Tension vs. compression

As you can see, the object being compressed is experiencing the downward force from gravity. The other force pushing upward from the floor is the ground-reaction force – basically, an opposite force equal to gravity, thus prevents any motion from occurring. If the object weren’t experiencing a ground-reaction force, it would not compress, but be in motion.

Next to “compression” is “tension”. What is tension? Think of how you apply tension to a rubber band – you pull the two ends away from each other. In the world-view of gravity, something that experiences tension is attached or hanging on to something above, while gravity pulls it downward.

Notice how we said before that everything we do involves gravity – well, to specify that even further, everything we do seems to involve compression. But what about tension? Well, how often do you hold onto a bar or a ledge and let your body hang there? Unless you’re a gymnast, the answer is probably “never”.

Why does this even matter? Load-bearing activities are usually what causes back injuries such as herniated disks. Even though that the spine is resilient to compression (and is more susceptible to injury while experiencing shear force), load-bearing seems to be bothersome to those with back injuries (just ask anyone with back issues).

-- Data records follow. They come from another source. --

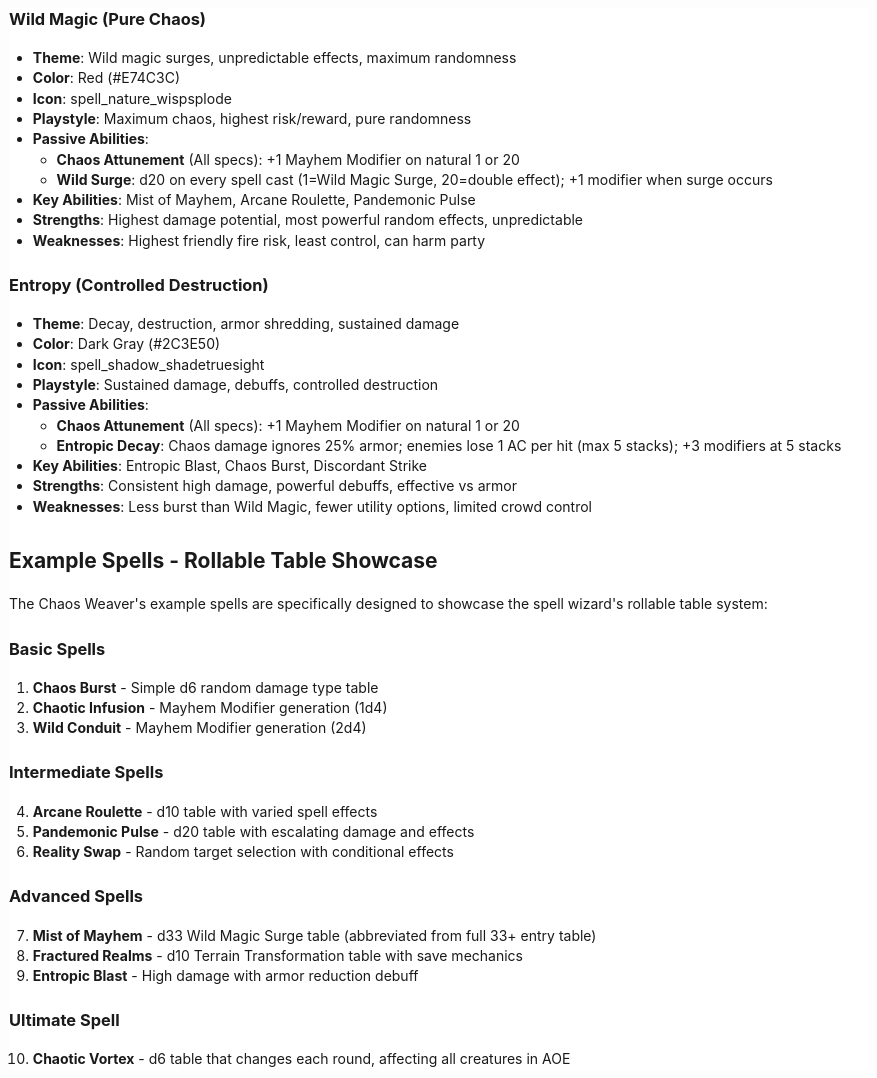 ### Wild Magic (Pure Chaos)
- **Theme**: Wild magic surges, unpredictable effects, maximum randomness
- **Color**: Red (#E74C3C)
- **Icon**: spell_nature_wispsplode
- **Playstyle**: Maximum chaos, highest risk/reward, pure randomness
- **Passive Abilities**:
  - **Chaos Attunement** (All specs): +1 Mayhem Modifier on natural 1 or 20
  - **Wild Surge**: d20 on every spell cast (1=Wild Magic Surge, 20=double effect); +1 modifier when surge occurs
- **Key Abilities**: Mist of Mayhem, Arcane Roulette, Pandemonic Pulse
- **Strengths**: Highest damage potential, most powerful random effects, unpredictable
- **Weaknesses**: Highest friendly fire risk, least control, can harm party

### Entropy (Controlled Destruction)
- **Theme**: Decay, destruction, armor shredding, sustained damage
- **Color**: Dark Gray (#2C3E50)
- **Icon**: spell_shadow_shadetruesight
- **Playstyle**: Sustained damage, debuffs, controlled destruction
- **Passive Abilities**:
  - **Chaos Attunement** (All specs): +1 Mayhem Modifier on natural 1 or 20
  - **Entropic Decay**: Chaos damage ignores 25% armor; enemies lose 1 AC per hit (max 5 stacks); +3 modifiers at 5 stacks
- **Key Abilities**: Entropic Blast, Chaos Burst, Discordant Strike
- **Strengths**: Consistent high damage, powerful debuffs, effective vs armor
- **Weaknesses**: Less burst than Wild Magic, fewer utility options, limited crowd control

## Example Spells - Rollable Table Showcase

The Chaos Weaver's example spells are specifically designed to showcase the spell wizard's rollable table system:

### Basic Spells
1. **Chaos Burst** - Simple d6 random damage type table
2. **Chaotic Infusion** - Mayhem Modifier generation (1d4)
3. **Wild Conduit** - Mayhem Modifier generation (2d4)

### Intermediate Spells
4. **Arcane Roulette** - d10 table with varied spell effects
5. **Pandemonic Pulse** - d20 table with escalating damage and effects
6. **Reality Swap** - Random target selection with conditional effects

### Advanced Spells
7. **Mist of Mayhem** - d33 Wild Magic Surge table (abbreviated from full 33+ entry table)
8. **Fractured Realms** - d10 Terrain Transformation table with save mechanics
9. **Entropic Blast** - High damage with armor reduction debuff

### Ultimate Spell
10. **Chaotic Vortex** - d6 table that changes each round, affecting all creatures in AOE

Even walking around can be considered load-bearing for the spine, because gravity effectly compresses it with your bodyweight. If you hurt your knees through running, and walking still bothers them, would you still walk around all day? No. So, why do that to your spine? Unless you’re lying down, gravity is still compressing your spine. Why not give it a break through decompression?

While there are a bunch of fancy machines that doctors can charge you to use as to decompress your spine, you can easily do it on your own by hanging from a pullup bar. Just grip the bar, and let your feet dangle freely.

Louie Simmons, a huge advocate of reverse hypers (or, possibly the inventor?), extols the benefits of using spinal decompression for his athletes who have back problems. I think that says a lot when it comes from one of the most prominent powerlifting coaches in the nation.